_What you have to do_: The required response is the number of lines in the entries that include the word "elbow", with nothing added.

[Data extracted from a collection]
----------------------------------------

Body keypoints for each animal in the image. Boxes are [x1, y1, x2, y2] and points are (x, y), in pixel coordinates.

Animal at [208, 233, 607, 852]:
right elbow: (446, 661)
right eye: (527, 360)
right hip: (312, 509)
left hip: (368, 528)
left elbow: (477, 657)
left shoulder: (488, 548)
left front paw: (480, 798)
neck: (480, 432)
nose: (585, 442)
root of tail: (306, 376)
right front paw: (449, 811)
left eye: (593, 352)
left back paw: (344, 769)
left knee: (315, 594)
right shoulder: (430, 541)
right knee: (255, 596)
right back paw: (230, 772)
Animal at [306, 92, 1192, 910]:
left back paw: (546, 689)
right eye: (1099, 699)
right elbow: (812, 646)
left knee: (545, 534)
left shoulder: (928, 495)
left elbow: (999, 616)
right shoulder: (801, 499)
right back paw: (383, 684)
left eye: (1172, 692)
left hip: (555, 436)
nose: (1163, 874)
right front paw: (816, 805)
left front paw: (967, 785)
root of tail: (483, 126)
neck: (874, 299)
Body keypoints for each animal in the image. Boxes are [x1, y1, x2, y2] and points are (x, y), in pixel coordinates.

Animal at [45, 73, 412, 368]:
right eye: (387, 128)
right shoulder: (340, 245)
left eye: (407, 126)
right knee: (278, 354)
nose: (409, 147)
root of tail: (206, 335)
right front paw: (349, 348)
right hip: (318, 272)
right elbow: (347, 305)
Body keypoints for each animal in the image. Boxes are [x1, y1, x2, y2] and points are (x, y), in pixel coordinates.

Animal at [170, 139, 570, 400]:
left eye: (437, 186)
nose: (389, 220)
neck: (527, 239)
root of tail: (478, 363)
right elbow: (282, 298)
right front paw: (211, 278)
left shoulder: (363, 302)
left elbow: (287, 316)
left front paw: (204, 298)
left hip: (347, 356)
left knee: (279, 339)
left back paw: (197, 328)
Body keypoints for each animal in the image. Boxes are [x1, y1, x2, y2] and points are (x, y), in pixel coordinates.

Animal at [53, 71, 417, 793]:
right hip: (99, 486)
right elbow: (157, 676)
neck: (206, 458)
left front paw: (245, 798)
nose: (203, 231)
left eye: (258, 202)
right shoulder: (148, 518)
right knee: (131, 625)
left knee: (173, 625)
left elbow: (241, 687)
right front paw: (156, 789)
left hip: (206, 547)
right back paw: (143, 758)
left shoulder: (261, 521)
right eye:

----------------------------------------

_Answer for this exercise_: 9